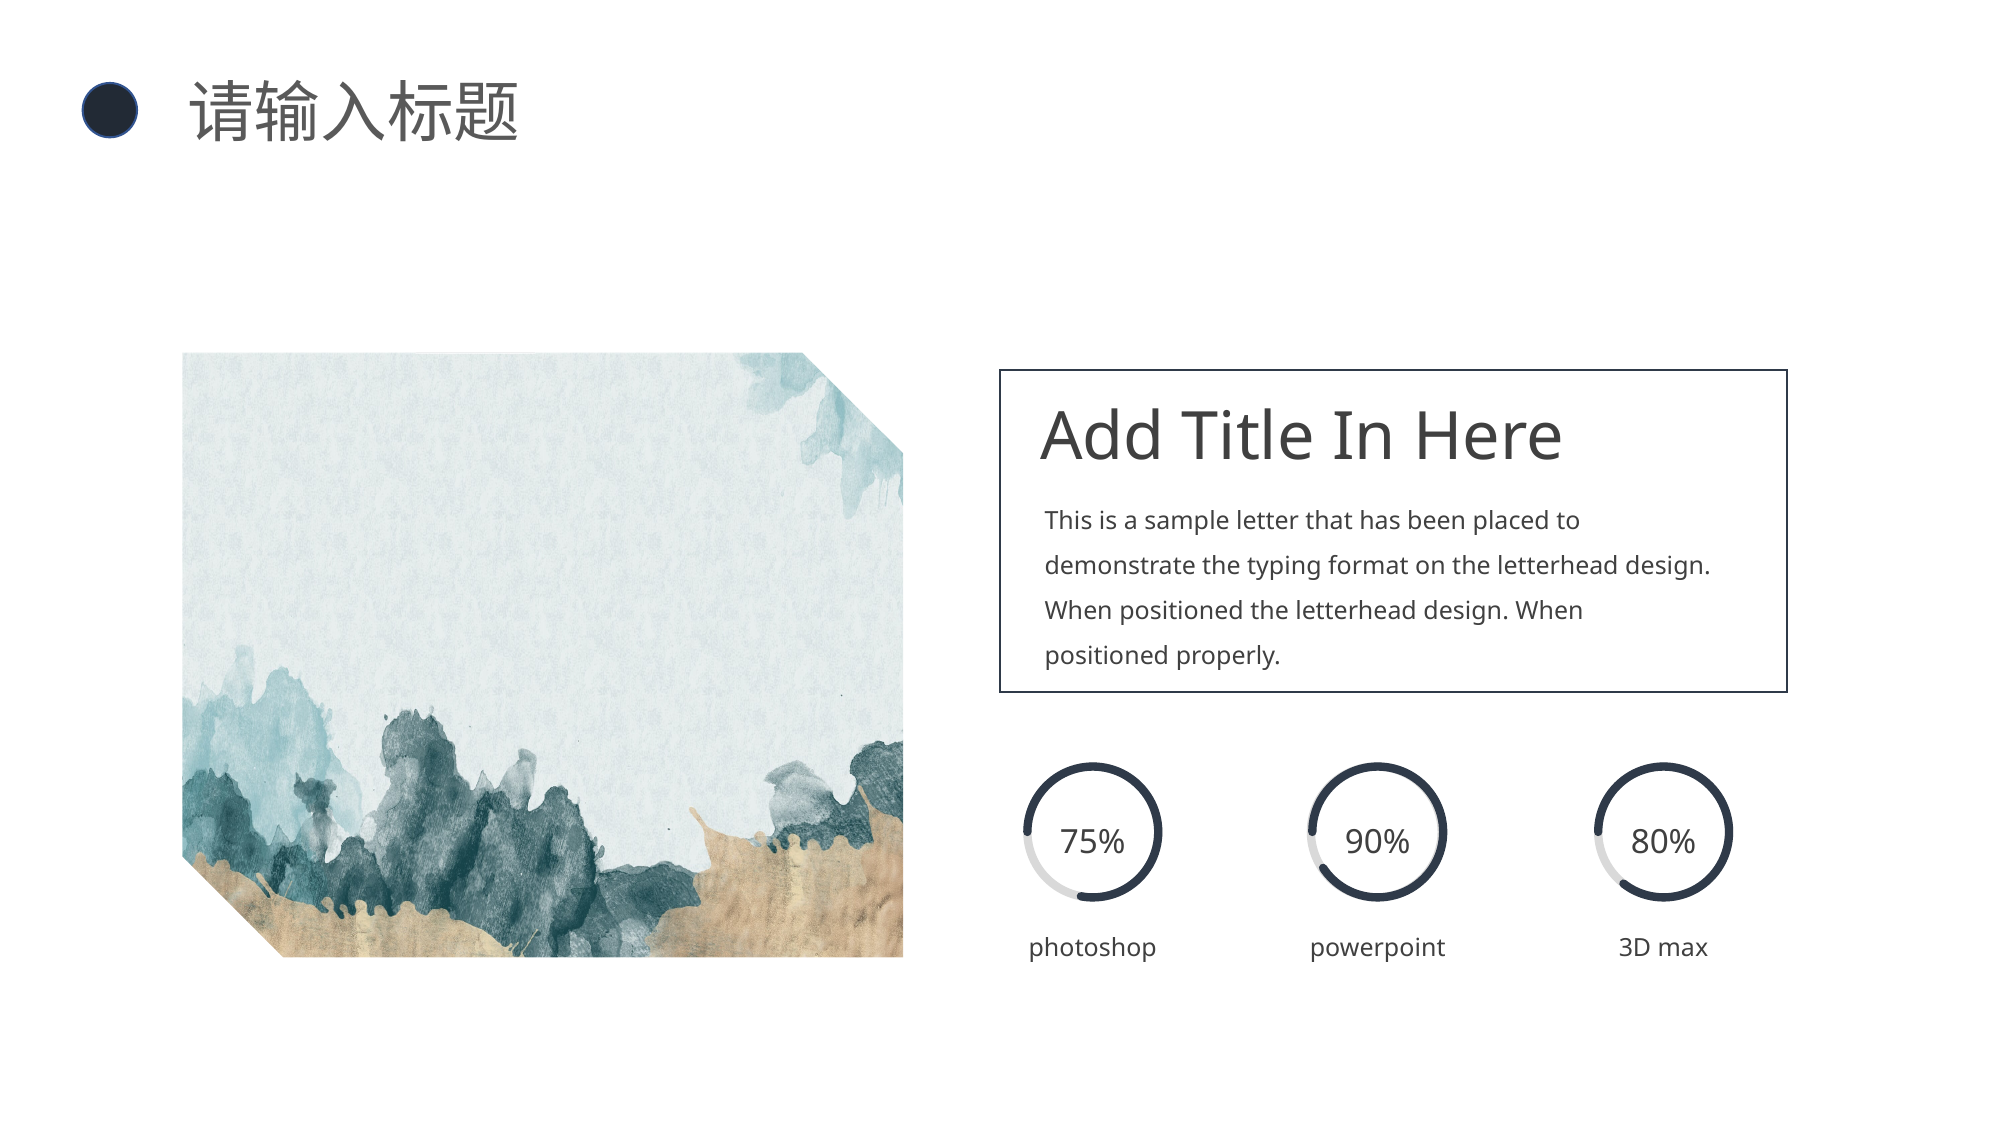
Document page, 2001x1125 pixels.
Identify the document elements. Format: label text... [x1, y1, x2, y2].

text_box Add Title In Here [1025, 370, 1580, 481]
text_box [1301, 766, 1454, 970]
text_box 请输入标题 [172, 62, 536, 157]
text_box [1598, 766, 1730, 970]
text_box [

────────────────────────────────────────

Goal of the exercise
Without including a single picture, restate all of the data word for word.

Finished task
Document page, 2001x1125 pixels.
Identify the document elements. Format: label text... [x1, y1, x2, y2].

text_box Add Title In Here [1025, 370, 1580, 481]
text_box [1301, 766, 1454, 970]
text_box 请输入标题 [172, 62, 536, 157]
text_box [1598, 766, 1730, 970]
text_box [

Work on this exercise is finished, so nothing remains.